There can significant differences between static and dynamic mechanical properties in most rocks. Static measurements on cores are much more indicative of the mechanical properties of the reservoir than the dynamic results, however, the information from acoustic well logs covers much more of the reservoir than core measurements and is less expensive. This makes it important to be able to translate the "dynamically" derived mechanical properties to the static values which better represent the reservoir.
A comparison of static and dynamic mechanical properties was carried out on 85 core samples from two wells in the Chase and Council Grove carbonate sequences of the Hugoton and Panama fields, Kansas. The purpose of the study was to characterize the mechanical properties of the different facies and calibrate the dynamic mechanical properties so acoustic well logs from other wells can be utilized more effectively in determlning areal and lithologic variation in mechanical properties of the field.

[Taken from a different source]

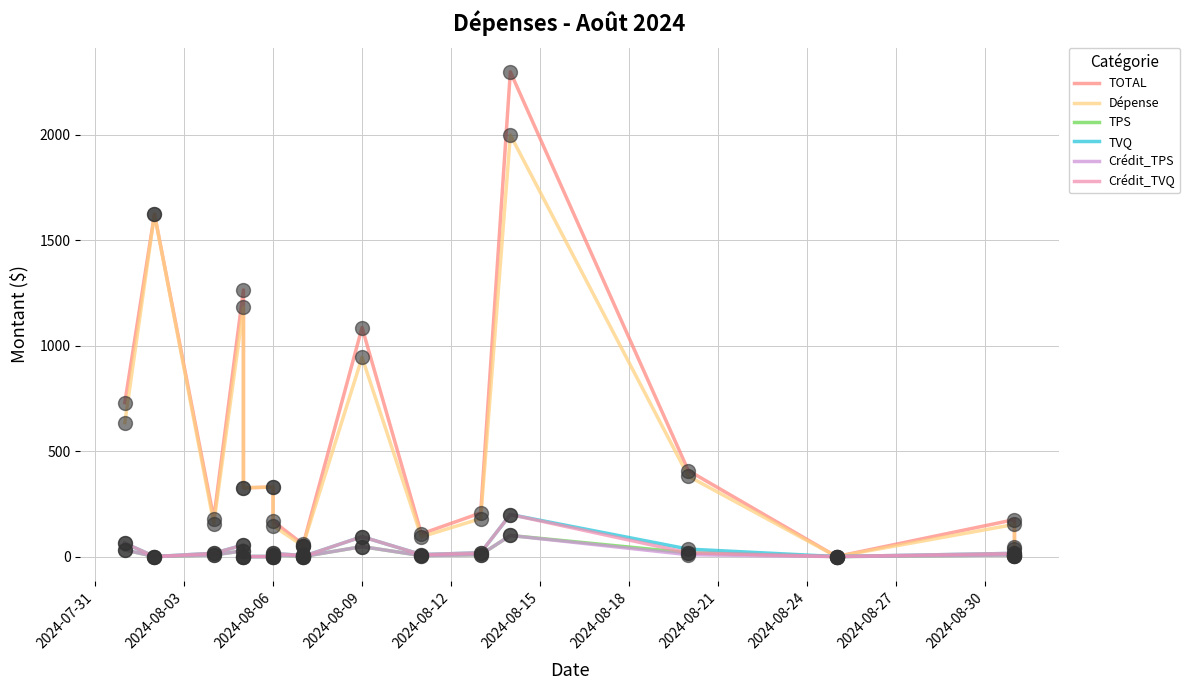

Which series has the widest spread of Y values?

TOTAL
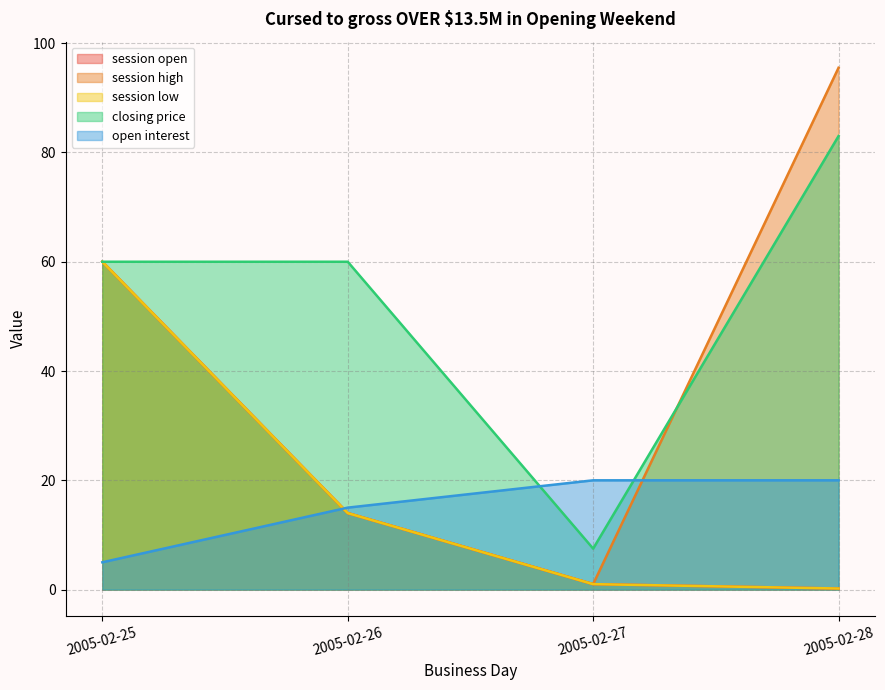

What is the sum of all session high values?

170.5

Results of the tests show that Young's modulus correlates strongly with lithofacies and porosity and that the carbonate sequences can be separated into six "mechanical facies", defined by their modulus-porosity trends and their lithology. Poisson's ratio is less sensitive to lithology but correlates with porosity. The dynamic Young's moduli are 15% to 40% higher than the static values. Dynamic and static Poisson's ratios correlate well with each other for liquid saturated samples.

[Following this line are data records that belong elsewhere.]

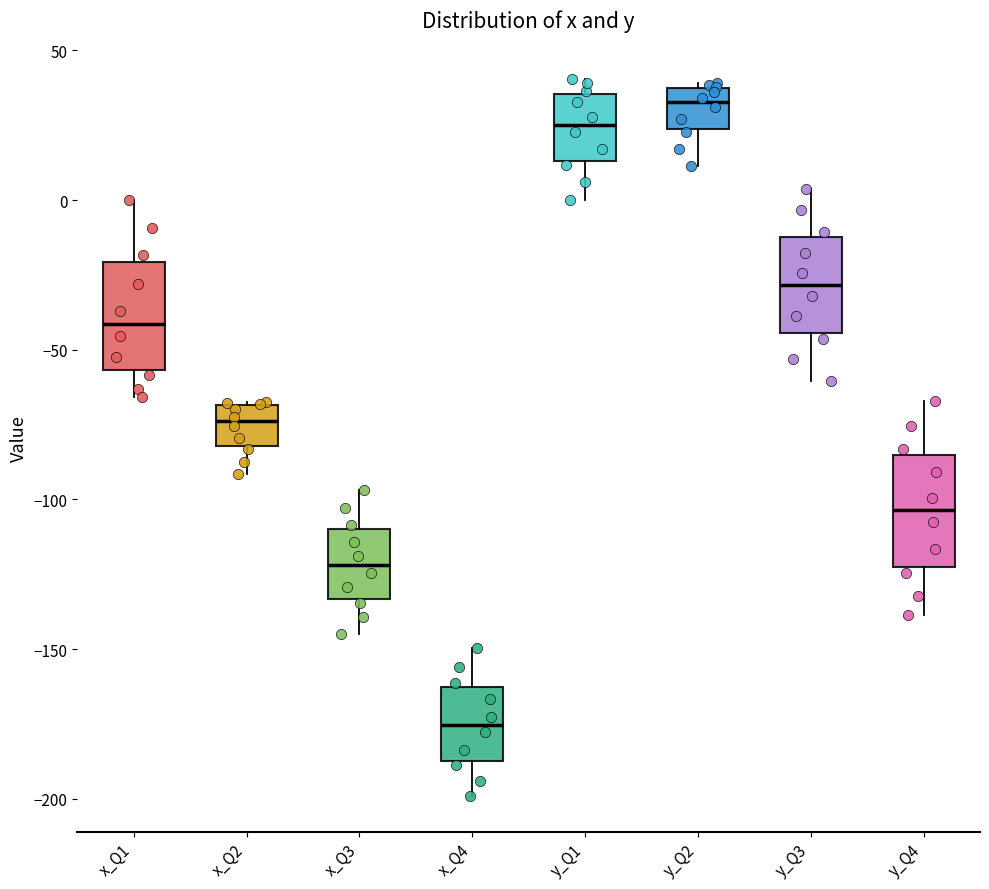

Reading left to right, read every box against the y-axis: the position of its median line, the range the box covers, and the ends of its whiskers. The values are not printed on the chart, so give them approximately, as read against the axis.

x_Q1: median -40, box -55 to -20, whiskers -65 to 0
x_Q2: median -75, box -80 to -70, whiskers -90 to -65
x_Q3: median -120, box -135 to -110, whiskers -145 to -95
x_Q4: median -175, box -185 to -165, whiskers -200 to -150
y_Q1: median 25, box 15 to 35, whiskers 0 to 40
y_Q2: median 35 (just below the box's upper edge), box 25 to 35, whiskers 10 to 40
y_Q3: median -30, box -45 to -10, whiskers -60 to 5
y_Q4: median -105, box -125 to -85, whiskers -140 to -65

Dynamic to static transforms based on lithofacies were developed from these data to correct the acoustic log derived mechanical properties to static values appropriate for reservoir deformations. The corrected mechanical properties along with the trends observed between mechanical properties, lithofacies, and porosity allow for the design of more effective hydraulic fracture treatments by utilizing accurate values for the reservoir's mechanical properties and their variability.